大聖人は「法華経は随自意なり一切衆生を仏の心に随へたり」(新池殿御書p1437)と仰せです。衆生の心が「仏の心」と一体になるために説かれたのが、法華経の譬喩です。

斉藤: 法華経の譬喩は、衆生を仏の境涯に高めるカをもっているのですね。

名誉会長: そうです。さきほど、譬喩には“能動的に考えさせるカ”があると言いましたが、牧口先生も同じ発想の教育方法を考案されていた。
郷土科とか実物教育といわれるものです。身近な郷土に実際にあるものを体験させ、その体験と比較しながら、直接には体験できない知識をも得させていく。いわば実際の体験を譬喩として、生徒自身が考えを広げていくのです。だから、生徒の「自由行動」が大切だと言われている。
わかりやすい譬喩を使って教えるということは、自分で考えさせることに通じる。だからこそ、教えられた人の側に変革が起こる。
それに関連することですが、法華経の七譬を「生命の病を治す薬」ととらえた人もいます。四、五世紀ごろにインドで活躍した天親(世親)です。
例えば、第一の「三車火宅の譬え」は「顛倒して諸の功徳を求める増上慢心」という病を治す薬です。顛倒とは、三界の火宅の中で幸せを求めようとすることです。
また第四の「化城宝処の譬え」が治すのは「実は無いものを有ると思いこむ増上慢心」の病です。二乗の小さな悟りが“有る”と思っている声聞に、それは化城(幻の城)に過ぎない、つまり“無い”と教えているからです。五番日の「衣裏珠の譬え」の薬は「実は有るのに無いと思いこむ増上慢心」を治そうとする。衆生が無いと思い込んでいた宝石(仏性)が衣の裏(生命の中)に有ると教えているからです。
このように七譬は、生命の病を治す「良薬」とされている。
とすると釈尊は、衆生の生命を癒し、蘇生させる「名医」と言えます。「名医」そして「厳父」。そこに一貫して輝いているのは、衆生を幸福にせずにおくものかという、燃えるが如き「慈悲」です。
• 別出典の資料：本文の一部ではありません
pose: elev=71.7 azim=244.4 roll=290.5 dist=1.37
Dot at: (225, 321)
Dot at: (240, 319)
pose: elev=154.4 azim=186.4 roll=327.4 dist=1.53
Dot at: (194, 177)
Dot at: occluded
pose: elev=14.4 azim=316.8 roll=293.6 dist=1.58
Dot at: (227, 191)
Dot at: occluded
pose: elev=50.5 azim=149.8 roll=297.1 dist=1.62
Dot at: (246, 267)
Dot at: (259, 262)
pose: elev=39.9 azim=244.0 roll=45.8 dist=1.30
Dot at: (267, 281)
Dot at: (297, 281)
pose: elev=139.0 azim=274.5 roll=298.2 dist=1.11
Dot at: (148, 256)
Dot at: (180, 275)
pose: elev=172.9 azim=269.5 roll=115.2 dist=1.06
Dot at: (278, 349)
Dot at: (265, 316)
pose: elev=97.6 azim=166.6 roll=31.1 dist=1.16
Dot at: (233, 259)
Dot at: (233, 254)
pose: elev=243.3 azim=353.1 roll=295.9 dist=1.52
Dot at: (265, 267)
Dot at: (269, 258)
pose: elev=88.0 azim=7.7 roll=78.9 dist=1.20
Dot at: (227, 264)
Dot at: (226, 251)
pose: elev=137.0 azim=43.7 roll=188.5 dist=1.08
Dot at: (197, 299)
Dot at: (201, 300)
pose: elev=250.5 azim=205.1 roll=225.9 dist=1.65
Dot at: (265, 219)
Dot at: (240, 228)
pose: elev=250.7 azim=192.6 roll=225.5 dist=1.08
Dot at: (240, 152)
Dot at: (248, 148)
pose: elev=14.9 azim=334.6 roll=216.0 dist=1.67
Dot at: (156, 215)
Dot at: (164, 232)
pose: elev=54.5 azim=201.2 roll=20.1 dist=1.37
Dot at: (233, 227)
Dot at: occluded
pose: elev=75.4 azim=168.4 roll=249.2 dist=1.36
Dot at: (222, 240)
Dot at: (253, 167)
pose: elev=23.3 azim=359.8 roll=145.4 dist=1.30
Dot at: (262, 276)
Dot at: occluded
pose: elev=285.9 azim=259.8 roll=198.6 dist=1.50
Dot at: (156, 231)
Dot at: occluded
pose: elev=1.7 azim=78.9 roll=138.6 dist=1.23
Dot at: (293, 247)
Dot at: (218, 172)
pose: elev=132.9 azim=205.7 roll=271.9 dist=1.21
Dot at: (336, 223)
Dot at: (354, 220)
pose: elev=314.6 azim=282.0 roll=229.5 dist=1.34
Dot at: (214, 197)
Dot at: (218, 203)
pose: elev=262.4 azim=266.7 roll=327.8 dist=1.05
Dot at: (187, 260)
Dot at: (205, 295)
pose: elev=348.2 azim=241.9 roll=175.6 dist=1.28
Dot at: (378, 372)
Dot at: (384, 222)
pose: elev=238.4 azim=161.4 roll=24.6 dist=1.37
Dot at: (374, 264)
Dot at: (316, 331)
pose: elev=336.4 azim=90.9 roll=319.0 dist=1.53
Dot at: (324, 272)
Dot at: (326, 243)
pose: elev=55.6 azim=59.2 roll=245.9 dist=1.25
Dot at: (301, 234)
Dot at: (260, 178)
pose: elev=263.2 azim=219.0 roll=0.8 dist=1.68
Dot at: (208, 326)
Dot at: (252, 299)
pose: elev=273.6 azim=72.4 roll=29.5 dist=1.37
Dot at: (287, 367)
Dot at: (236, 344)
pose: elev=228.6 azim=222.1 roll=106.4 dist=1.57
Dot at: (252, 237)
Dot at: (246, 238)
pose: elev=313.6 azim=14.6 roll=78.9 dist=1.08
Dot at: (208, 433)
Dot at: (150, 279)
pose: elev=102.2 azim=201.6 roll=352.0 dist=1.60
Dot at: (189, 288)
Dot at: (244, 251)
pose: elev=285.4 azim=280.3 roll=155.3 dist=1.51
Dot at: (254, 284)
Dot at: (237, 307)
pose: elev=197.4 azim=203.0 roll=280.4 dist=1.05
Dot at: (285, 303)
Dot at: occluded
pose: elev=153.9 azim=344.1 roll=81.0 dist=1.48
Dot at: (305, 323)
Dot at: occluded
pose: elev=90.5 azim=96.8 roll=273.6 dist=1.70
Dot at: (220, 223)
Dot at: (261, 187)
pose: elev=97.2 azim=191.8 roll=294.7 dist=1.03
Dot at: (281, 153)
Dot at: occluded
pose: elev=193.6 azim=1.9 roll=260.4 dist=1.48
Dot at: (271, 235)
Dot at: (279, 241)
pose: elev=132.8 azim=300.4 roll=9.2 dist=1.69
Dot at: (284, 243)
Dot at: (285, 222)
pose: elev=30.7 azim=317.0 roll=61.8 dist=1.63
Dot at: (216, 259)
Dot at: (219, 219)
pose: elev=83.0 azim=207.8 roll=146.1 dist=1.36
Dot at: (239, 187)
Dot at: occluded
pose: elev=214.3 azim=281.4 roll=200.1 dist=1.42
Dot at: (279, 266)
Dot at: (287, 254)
斉藤: 仏が衆生に対して「名医」と「厳父」の両方の役割をもっていることを示しているのが、七譬の第七、寿量品の良医病子の譬喩ですね。

名誉会長: 寿量品の仏は、過去遠遠劫より未来永劫にわたって衆生救済の活動を続ける仏です。永遠の寿命を持ちながら、“衆生の救済のために出現し、救済のために入滅していく”仏です。出現も入滅も衆生救済のためです。つまり、“慈悲の生命”そのものを表している仏なのです。

遠藤: 七譬の最初の三車火宅の譬えでは、仏は「父」として示されました。「今此三界しの文には、父である仏が、子である衆生をどこまでも救う慈悲が示されています。
この「父である仏」が、寿景品では、永遠の慈悲の活動である久遠の仏として示されたわけですね。

名誉会長: そう。百六箇抄には、「今此三界」の文について、「密表寿量品(=密かに寿量品を表す)」(御書p856)と言われています。